Aumentar a segurança e proteger o mercado de trabalho dos nacionais, justificativas apresentadas para essas medidas, tornaram-se quase palavras de ordem desses governos, a partir da grave crise econômica deflagrada em setembro de 2008 e que ameaça menos o processo de globalização do que os trabalhadores. Na verdade, o recrudescimento da xenofobia tem menos a ver com a crise e mais com uma ética social extremamente provinciana, praticada na antiguidade por gregos e romanos, e que considera iguais só os nativos.
Os ingleses nunca dividiram sua população entre nativos e imigrantes porque, para expandir seus domínios, saíram primeiro como piratas, depois como conquistadores e foram explorar os nativos de outros lugares, como Índia e Nigéria, para ficar em dois exemplos extremos, nos quais alterou ou destruiu as relações sociais e políticas que encontrou e explorou a mão-de-obra até o limite da subsistência mínima.

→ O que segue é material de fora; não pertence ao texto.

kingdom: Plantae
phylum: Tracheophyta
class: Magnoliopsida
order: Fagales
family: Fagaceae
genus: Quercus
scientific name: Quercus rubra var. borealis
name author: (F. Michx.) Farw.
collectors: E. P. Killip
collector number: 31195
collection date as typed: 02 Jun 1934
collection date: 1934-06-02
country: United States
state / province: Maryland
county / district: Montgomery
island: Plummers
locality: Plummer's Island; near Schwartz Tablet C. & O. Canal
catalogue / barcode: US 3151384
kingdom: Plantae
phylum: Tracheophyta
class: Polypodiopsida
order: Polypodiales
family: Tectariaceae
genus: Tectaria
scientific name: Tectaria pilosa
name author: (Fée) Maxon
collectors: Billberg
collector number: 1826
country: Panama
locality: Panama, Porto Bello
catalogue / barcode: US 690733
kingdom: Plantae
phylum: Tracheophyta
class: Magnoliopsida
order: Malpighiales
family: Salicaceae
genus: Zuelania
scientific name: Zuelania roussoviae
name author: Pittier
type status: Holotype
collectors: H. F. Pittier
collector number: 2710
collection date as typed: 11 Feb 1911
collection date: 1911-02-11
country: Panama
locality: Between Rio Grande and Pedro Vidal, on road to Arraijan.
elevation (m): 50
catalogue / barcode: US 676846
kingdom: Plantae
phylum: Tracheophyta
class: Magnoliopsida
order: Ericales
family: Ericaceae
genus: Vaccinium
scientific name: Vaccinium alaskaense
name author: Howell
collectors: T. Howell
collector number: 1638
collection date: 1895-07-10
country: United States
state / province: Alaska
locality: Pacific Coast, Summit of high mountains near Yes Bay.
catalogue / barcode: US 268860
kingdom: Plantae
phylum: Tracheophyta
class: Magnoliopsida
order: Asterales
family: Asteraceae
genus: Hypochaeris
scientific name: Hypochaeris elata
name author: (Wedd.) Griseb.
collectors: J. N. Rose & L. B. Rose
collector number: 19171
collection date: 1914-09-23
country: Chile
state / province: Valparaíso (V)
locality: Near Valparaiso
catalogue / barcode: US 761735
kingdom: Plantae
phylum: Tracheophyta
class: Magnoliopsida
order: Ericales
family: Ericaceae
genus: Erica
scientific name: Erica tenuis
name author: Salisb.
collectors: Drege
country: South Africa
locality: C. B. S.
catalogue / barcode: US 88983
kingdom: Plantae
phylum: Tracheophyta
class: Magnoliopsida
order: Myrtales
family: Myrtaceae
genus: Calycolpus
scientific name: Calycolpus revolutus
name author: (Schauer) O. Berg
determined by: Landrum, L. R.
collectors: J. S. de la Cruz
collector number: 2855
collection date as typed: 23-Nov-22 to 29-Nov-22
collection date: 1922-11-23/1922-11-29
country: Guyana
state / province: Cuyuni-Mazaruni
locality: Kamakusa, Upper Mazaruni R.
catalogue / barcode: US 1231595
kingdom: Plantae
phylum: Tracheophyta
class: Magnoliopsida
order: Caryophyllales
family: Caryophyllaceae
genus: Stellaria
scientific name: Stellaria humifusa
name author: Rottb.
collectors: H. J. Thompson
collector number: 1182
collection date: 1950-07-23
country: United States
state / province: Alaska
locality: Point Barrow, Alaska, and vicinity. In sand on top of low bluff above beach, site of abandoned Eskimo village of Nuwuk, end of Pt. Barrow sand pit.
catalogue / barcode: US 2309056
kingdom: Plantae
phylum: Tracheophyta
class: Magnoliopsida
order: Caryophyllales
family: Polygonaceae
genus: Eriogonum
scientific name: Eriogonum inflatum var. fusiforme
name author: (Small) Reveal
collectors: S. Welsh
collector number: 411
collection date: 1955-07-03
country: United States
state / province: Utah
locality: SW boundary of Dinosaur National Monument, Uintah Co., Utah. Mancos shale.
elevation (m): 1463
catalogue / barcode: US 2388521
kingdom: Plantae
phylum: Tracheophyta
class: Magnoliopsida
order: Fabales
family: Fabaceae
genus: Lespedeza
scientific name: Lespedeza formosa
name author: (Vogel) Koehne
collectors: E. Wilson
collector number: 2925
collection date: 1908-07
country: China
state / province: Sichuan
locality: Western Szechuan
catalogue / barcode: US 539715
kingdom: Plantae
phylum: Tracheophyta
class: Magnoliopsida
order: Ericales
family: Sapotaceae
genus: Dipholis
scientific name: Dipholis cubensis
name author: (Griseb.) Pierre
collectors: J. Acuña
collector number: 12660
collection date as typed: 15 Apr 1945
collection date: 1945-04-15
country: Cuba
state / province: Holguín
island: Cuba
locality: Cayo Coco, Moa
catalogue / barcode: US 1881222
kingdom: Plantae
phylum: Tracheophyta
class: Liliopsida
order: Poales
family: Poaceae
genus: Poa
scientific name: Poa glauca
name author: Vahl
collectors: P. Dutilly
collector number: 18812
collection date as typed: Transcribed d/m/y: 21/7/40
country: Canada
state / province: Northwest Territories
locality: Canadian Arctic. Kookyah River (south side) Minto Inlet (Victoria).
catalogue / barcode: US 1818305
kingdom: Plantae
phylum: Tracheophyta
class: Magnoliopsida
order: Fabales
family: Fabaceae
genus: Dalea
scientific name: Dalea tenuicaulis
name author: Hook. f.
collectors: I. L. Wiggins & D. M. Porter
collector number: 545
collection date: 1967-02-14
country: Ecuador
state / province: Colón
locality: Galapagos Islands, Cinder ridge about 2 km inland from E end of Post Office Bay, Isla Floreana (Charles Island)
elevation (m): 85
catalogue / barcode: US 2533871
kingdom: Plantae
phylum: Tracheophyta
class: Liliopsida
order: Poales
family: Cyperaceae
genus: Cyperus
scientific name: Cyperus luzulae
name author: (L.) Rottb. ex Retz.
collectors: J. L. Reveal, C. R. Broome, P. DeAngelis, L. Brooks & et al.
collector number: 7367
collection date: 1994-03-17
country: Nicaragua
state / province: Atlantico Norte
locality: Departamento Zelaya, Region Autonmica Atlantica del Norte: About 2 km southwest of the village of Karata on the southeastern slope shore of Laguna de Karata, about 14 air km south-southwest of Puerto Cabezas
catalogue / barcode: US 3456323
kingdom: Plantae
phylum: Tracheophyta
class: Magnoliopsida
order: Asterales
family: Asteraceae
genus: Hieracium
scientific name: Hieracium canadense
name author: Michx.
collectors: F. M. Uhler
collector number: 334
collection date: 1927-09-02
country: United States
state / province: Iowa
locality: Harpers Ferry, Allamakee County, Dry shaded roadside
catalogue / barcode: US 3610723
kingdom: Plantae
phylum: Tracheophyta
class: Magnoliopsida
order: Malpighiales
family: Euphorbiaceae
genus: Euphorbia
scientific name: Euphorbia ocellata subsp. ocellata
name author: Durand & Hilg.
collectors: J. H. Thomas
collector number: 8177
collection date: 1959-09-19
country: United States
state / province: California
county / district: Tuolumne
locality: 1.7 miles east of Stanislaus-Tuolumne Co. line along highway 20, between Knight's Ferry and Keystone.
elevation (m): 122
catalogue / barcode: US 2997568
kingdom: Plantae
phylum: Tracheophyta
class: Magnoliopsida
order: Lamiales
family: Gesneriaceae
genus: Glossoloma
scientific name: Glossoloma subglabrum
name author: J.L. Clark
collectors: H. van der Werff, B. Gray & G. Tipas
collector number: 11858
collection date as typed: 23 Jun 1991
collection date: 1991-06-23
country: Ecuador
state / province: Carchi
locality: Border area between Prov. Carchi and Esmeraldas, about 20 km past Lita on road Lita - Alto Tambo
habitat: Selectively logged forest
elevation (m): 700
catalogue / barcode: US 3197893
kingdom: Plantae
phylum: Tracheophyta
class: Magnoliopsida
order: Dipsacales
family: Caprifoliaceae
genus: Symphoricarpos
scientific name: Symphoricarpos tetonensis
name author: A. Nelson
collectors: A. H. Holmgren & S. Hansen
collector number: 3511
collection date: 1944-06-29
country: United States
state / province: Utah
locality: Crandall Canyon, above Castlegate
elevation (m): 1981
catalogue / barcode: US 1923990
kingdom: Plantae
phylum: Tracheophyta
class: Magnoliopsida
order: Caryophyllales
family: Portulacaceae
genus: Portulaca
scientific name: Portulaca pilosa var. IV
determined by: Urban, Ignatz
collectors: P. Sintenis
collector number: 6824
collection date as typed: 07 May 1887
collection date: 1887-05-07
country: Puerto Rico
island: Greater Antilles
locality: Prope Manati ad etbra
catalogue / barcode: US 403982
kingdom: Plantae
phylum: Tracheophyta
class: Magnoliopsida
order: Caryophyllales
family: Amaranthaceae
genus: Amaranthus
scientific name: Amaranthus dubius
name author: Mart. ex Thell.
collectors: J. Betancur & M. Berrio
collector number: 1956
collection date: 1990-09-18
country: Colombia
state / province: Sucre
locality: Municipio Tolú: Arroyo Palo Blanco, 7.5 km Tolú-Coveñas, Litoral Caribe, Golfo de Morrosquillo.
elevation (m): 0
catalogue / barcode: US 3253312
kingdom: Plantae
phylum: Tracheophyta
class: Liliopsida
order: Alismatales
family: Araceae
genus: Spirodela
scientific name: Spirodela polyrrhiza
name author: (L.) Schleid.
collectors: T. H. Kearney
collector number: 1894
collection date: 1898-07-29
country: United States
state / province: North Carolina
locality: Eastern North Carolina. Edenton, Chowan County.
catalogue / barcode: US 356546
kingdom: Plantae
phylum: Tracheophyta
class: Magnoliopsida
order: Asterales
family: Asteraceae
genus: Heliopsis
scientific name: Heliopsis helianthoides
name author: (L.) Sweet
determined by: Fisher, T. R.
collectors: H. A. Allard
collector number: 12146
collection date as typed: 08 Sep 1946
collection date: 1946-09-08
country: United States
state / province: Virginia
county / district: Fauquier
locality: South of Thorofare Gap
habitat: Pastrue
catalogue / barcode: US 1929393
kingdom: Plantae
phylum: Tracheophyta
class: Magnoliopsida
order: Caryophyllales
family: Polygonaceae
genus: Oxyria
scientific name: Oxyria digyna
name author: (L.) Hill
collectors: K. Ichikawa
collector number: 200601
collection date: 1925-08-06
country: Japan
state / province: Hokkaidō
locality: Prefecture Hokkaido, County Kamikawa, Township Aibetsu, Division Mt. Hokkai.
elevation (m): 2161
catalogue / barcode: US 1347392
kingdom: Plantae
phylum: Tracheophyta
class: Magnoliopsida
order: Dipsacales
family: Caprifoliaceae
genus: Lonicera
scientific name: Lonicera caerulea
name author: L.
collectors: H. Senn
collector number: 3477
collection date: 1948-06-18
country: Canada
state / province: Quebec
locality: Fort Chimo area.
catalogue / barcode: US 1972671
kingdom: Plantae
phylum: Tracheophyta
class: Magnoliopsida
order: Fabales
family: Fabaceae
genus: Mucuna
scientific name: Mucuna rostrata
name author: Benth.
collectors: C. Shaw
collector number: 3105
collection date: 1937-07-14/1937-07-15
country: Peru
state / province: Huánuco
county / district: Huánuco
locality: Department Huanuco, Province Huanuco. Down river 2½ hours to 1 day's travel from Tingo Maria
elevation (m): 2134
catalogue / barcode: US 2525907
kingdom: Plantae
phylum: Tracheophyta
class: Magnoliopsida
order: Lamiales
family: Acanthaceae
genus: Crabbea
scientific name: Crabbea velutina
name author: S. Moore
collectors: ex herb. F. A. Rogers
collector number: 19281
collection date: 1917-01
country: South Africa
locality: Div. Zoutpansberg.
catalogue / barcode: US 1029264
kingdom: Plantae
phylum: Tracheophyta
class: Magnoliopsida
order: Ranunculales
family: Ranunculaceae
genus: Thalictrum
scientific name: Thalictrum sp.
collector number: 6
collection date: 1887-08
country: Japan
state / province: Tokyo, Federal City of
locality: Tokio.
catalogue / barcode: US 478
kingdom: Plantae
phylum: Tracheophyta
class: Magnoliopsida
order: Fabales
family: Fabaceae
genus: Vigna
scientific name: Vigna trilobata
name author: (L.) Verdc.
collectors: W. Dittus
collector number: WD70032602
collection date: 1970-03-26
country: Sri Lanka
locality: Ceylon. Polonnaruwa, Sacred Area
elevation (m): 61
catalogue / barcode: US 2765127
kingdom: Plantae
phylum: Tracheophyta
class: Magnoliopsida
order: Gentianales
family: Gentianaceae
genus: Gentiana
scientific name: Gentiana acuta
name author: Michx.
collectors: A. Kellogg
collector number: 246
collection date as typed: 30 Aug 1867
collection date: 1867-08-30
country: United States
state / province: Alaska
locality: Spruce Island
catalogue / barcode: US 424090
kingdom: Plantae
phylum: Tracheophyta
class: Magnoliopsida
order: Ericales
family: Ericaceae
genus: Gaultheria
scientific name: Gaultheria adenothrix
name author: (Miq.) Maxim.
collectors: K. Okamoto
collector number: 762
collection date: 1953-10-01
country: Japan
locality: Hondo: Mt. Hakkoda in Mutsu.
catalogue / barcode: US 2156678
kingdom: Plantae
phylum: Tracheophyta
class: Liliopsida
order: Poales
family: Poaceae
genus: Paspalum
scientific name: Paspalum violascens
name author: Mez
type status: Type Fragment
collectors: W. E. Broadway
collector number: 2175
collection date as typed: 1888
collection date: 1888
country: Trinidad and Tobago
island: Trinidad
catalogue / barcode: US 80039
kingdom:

Não se pode argumentar, em defesa dos imigrantes, que essa política de contenção ameaça o processo de globalização. A supressão das fronteiras, principal característica da globalização, não será abalada pela crise. A comunicação internacional continuará instantânea, o capital continuará se expandindo e se instalará livremente em qualquer região do globo, sem muros, sem tradução para o idioma local. Porém, o mesmo processo que expande fronteiras cria muros além dos quais os homens não podem passar, numa clara demonstração de que a globalização se aplica apenas ao capital e de que a mão-de-obra estrangeira é indesejada, porque ameaça os postos de trabalho dos trabalhadores nacionais e, principalmente, aumenta as demandas por emprego, habitação, saúde, escolas, políticas sociais, enfim. Porque não podem, ou não querem promover essas políticas, esses países estabelecem restrições cada vez mais rigorosas aos imigrantes, em total afronta à Declaração Universal dos Direitos Humanos, que assinaram em 1948.
O Brasil, que sempre acolheu os imigrantes, pode prestar importante serviço aos direitos humanos se divulgar sua política de imigração, mas sem insistir na conduta solitária de sempre receber e quase sempre mimetizar as diferentes culturas que aqui chegaram, como um grande Zelig, ou o "homem-camaleão", personagem de Woody Allen. Para fugir do estigma de Zelig, deverá não apenas denunciar a onda de xenofobia, mas propor medidas de proteção para os cidadãos brasileiros que vão arriscar a vida lá fora e, sobretudo, exigir reciprocidade de tratamento em razão da nossa história de acolhida. Se não tomarmos uma posição firme nessa questão, a xenofobia em breve vai fechar os muros da intolerância para novas vítimas, e os brasileiros não terão tratamento especial.
Eliane Cruxên, advogada e mestre em Ciência Política, é consultora legislativa do Senado Federal.